(HealthDay News) — Cognitive behavioral therapy (CBT) can help some patients with obsessive-compulsive disorder (OCD), and a new study suggests that brain scans can help spot those patients for whom the therapy will be most effective. The research was published online May 20 in Frontiers in Psychiatry.
Jamie Feusner, MD, an associate professor of psychiatry at the University of California, Los Angeles (UCLA), and director of the Semel Institute’s Adult OCD Program, and colleagues used resting-state functional magnetic resonance imaging to study the brains of 17 people with OCD who ranged in age from 21–50. The scans were performed before and after the patients completed intensive CBT. The patients’ symptoms were also monitored for one year.

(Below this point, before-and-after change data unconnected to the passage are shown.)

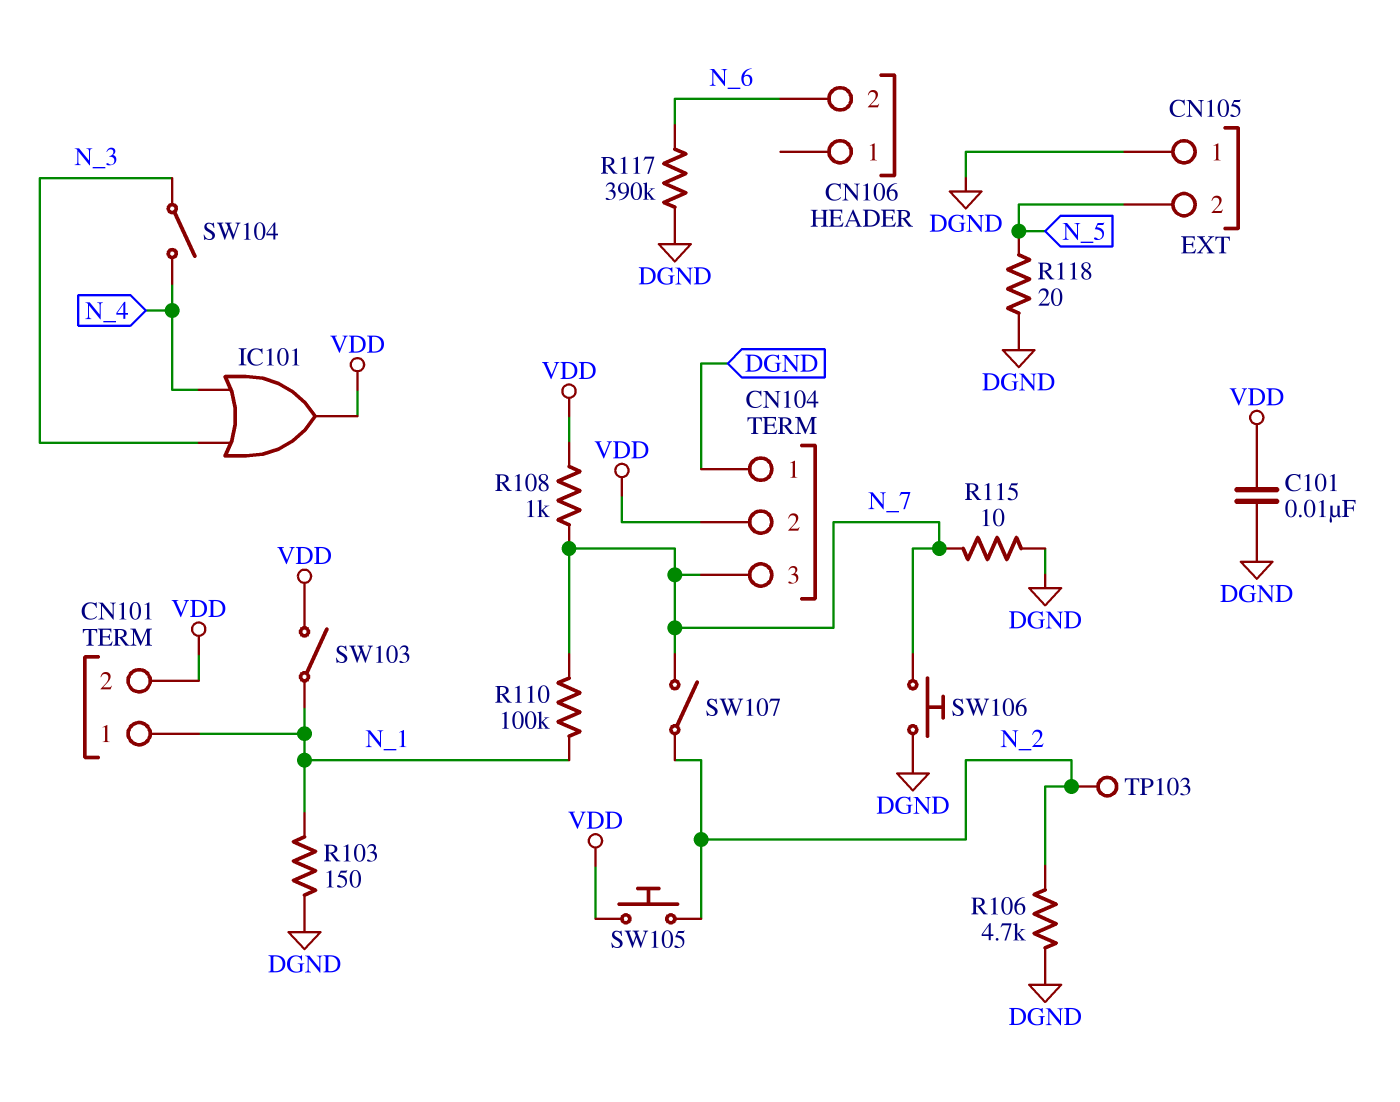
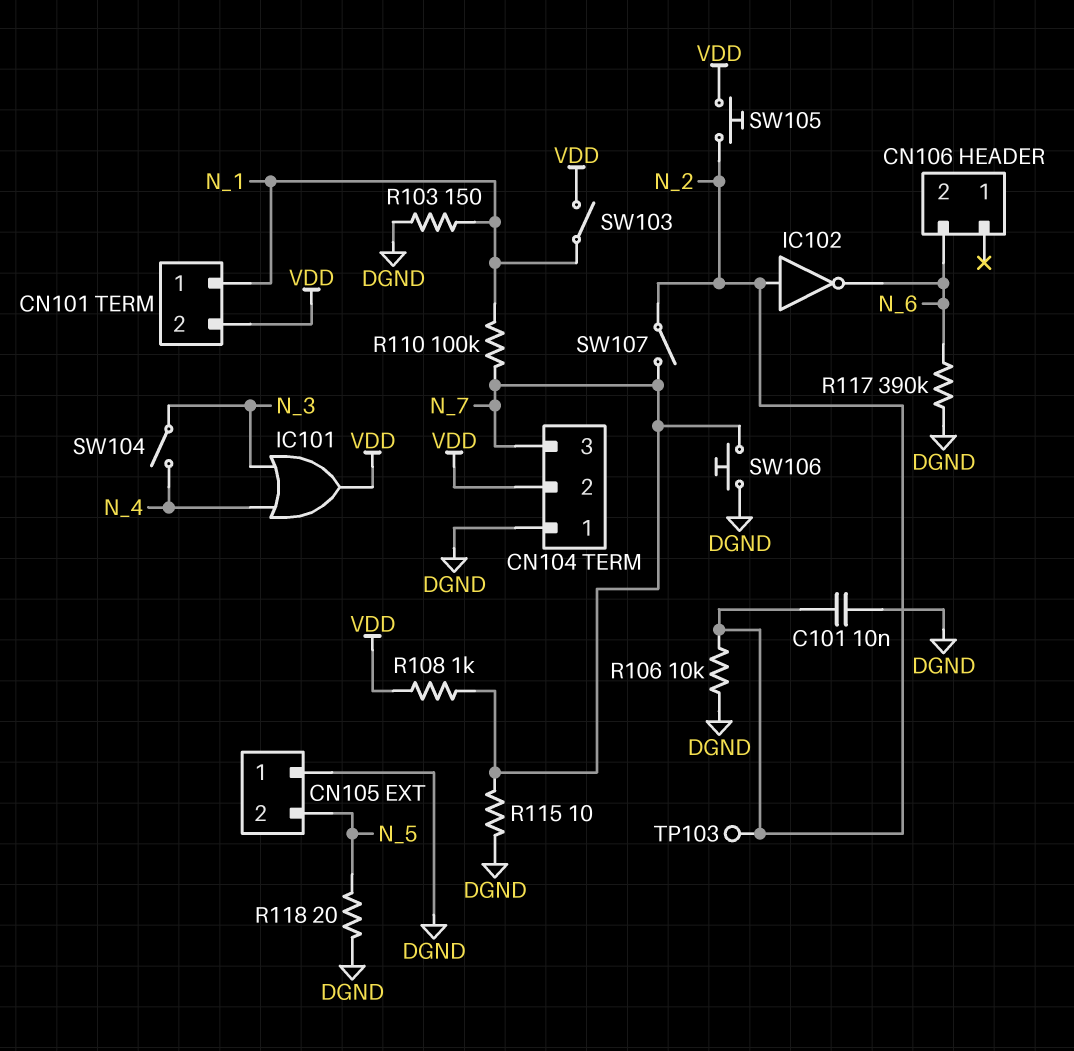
C101: 10nF (DGND, VDD) -> 10nF (DGND, N_2)
IC102: none -> NOT (in N_2, out N_6)
R106: 4.7k (DGND, N_2) -> 10k (DGND, N_2)

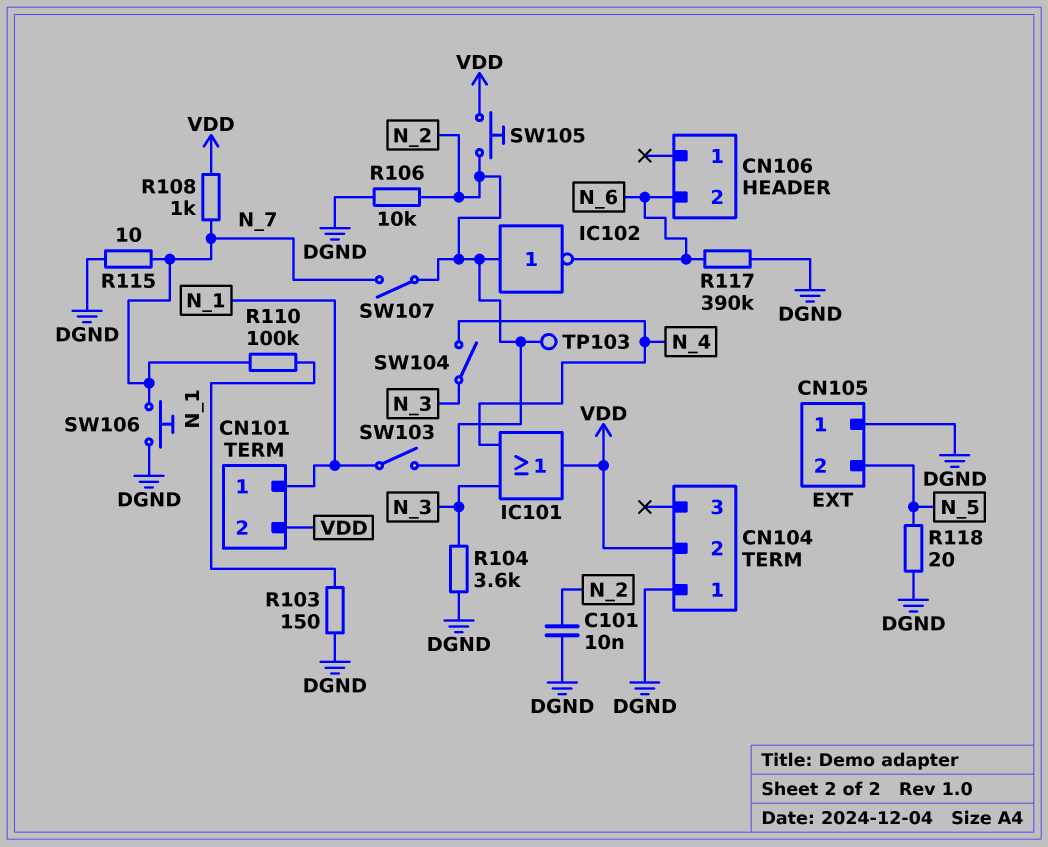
CN104 pin 3: N_7 -> none
R104: none -> 3.6k (DGND, N_3)
SW103: switch (N_1, VDD) -> switch (N_1, N_2)

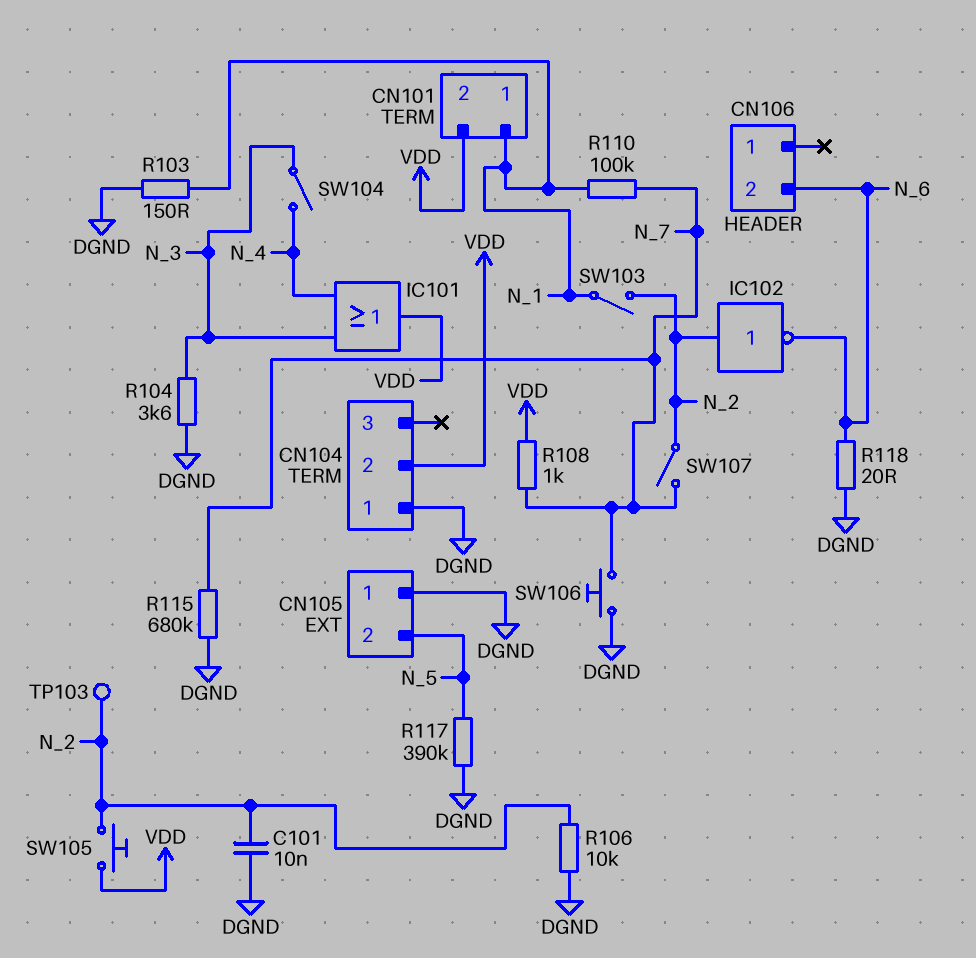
R115: 10 (DGND, N_7) -> 680k (DGND, N_7)
R117: 390k (DGND, N_6) -> 390k (DGND, N_5)
R118: 20 (DGND, N_5) -> 20 (DGND, N_6)

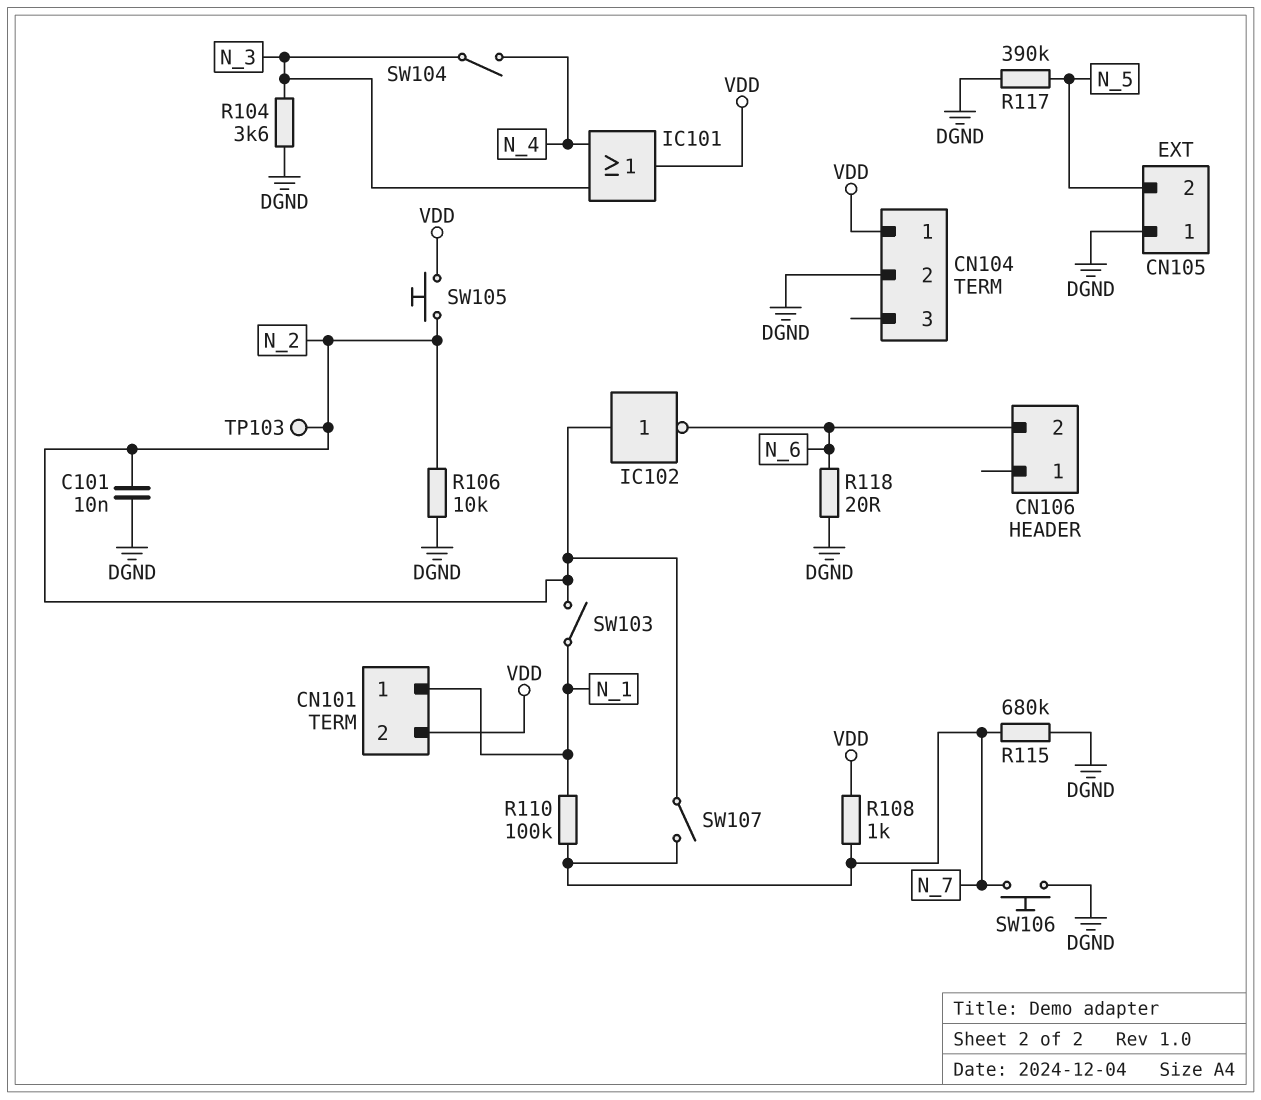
CN104 pin 1: DGND -> VDD
CN104 pin 2: VDD -> DGND
R103: 150 (DGND, N_1) -> none

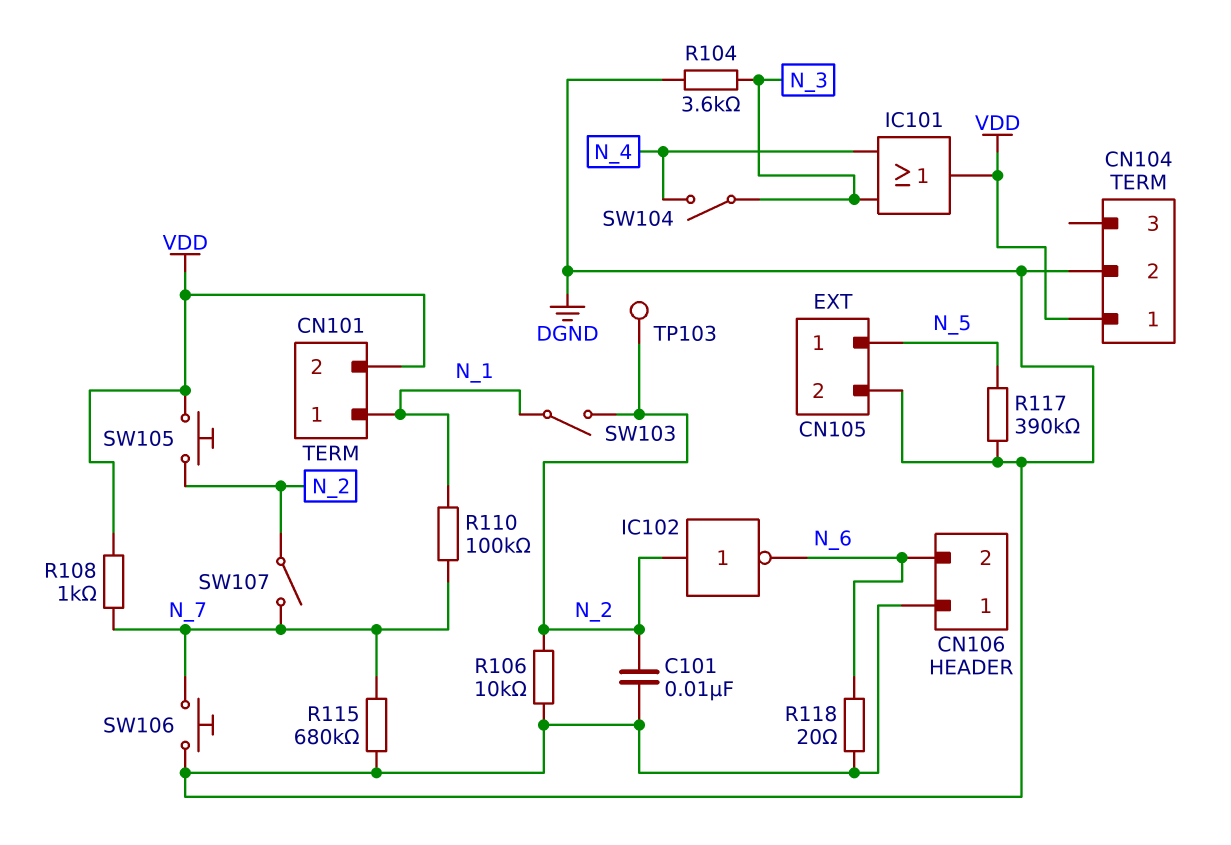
CN105 pin 1: DGND -> N_5
CN105 pin 2: N_5 -> DGND
CN106 pin 1: none -> DGND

According to Feusner, people with more efficient brain network connectivity, as gauged by the brain scans, actually had worse long-term outcomes following CBT treatment. The team also found that neither the intensity of OCD symptoms prior to treatment nor the patient’s initial level of response to the therapy were good predictors of long-term success.

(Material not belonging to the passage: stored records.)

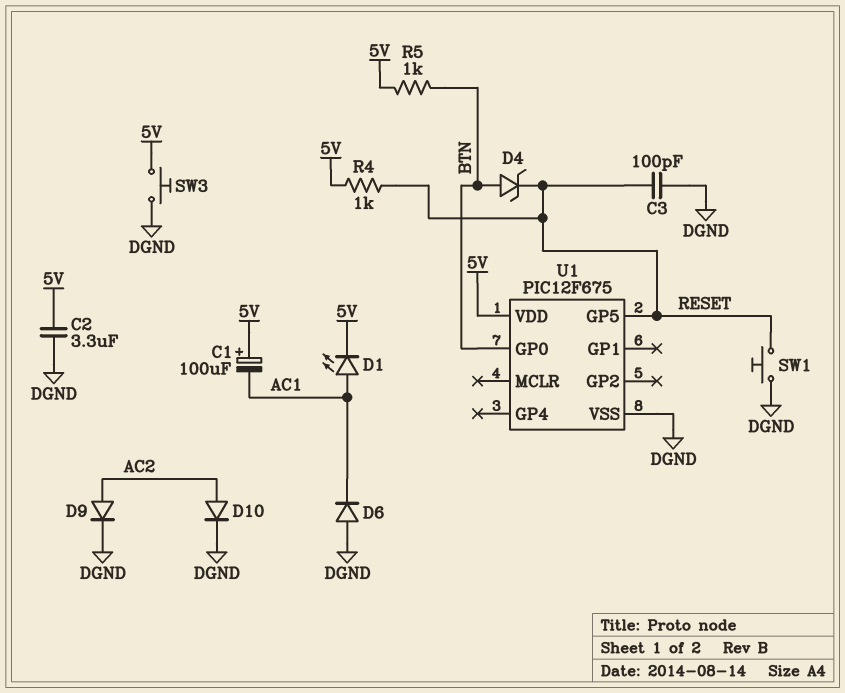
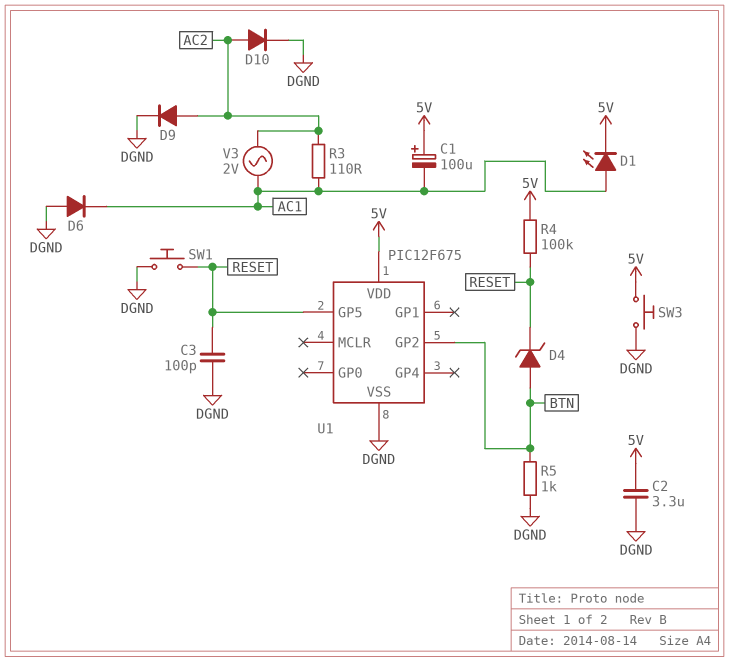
R3: none -> 110 (AC1, AC2)
R4: 1k (5V, RESET) -> 100k (5V, RESET)
R5: 1k (5V, BTN) -> 1k (BTN, DGND)
U1 pin GP0: BTN -> none
U1 pin GP2: none -> BTN
V3: none -> AC 2V (AC1, AC2)

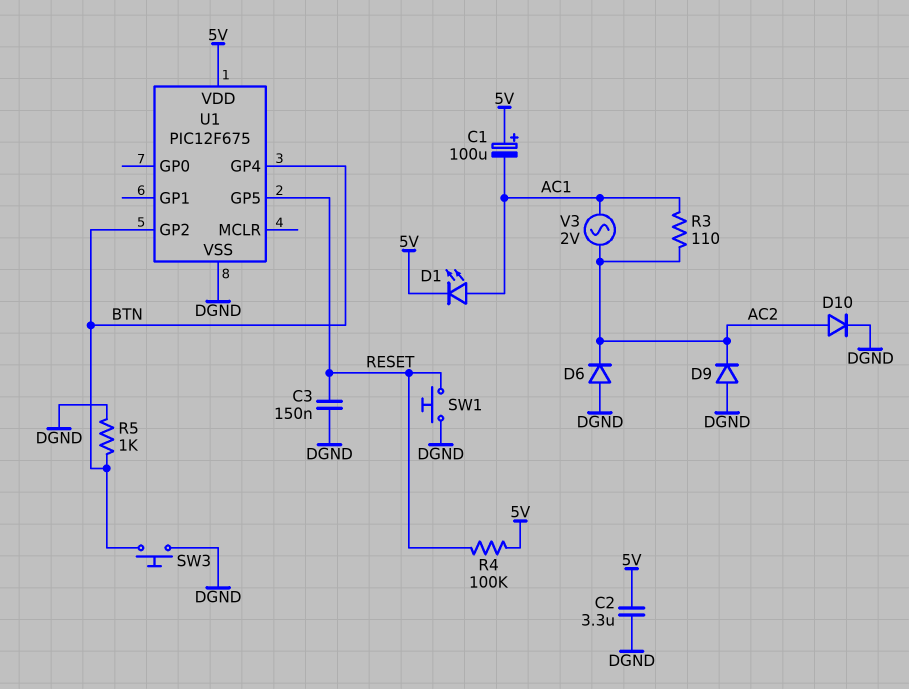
C3: 100pF (DGND, RESET) -> 150nF (DGND, RESET)
D4: zener (A BTN, K RESET) -> none
D6: diode (A DGND, K AC1) -> diode (A DGND, K AC2)
D9: diode (A AC2, K DGND) -> diode (A DGND, K AC2)
SW3: button (5V, DGND) -> button (BTN, DGND)
U1 pin GP4: none -> BTN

“We are now starting to translate knowledge of the brain into useful information that in the future could be used by doctors and patients to make clinical decisions,” Feusner said in a UCLA news release. “Although a brain scan may seem expensive, these scans only took about 15 minutes and thus the cost is not exceptionally high, particularly in comparison to medication or CBT treatments, which over time can cost many thousands of dollars.”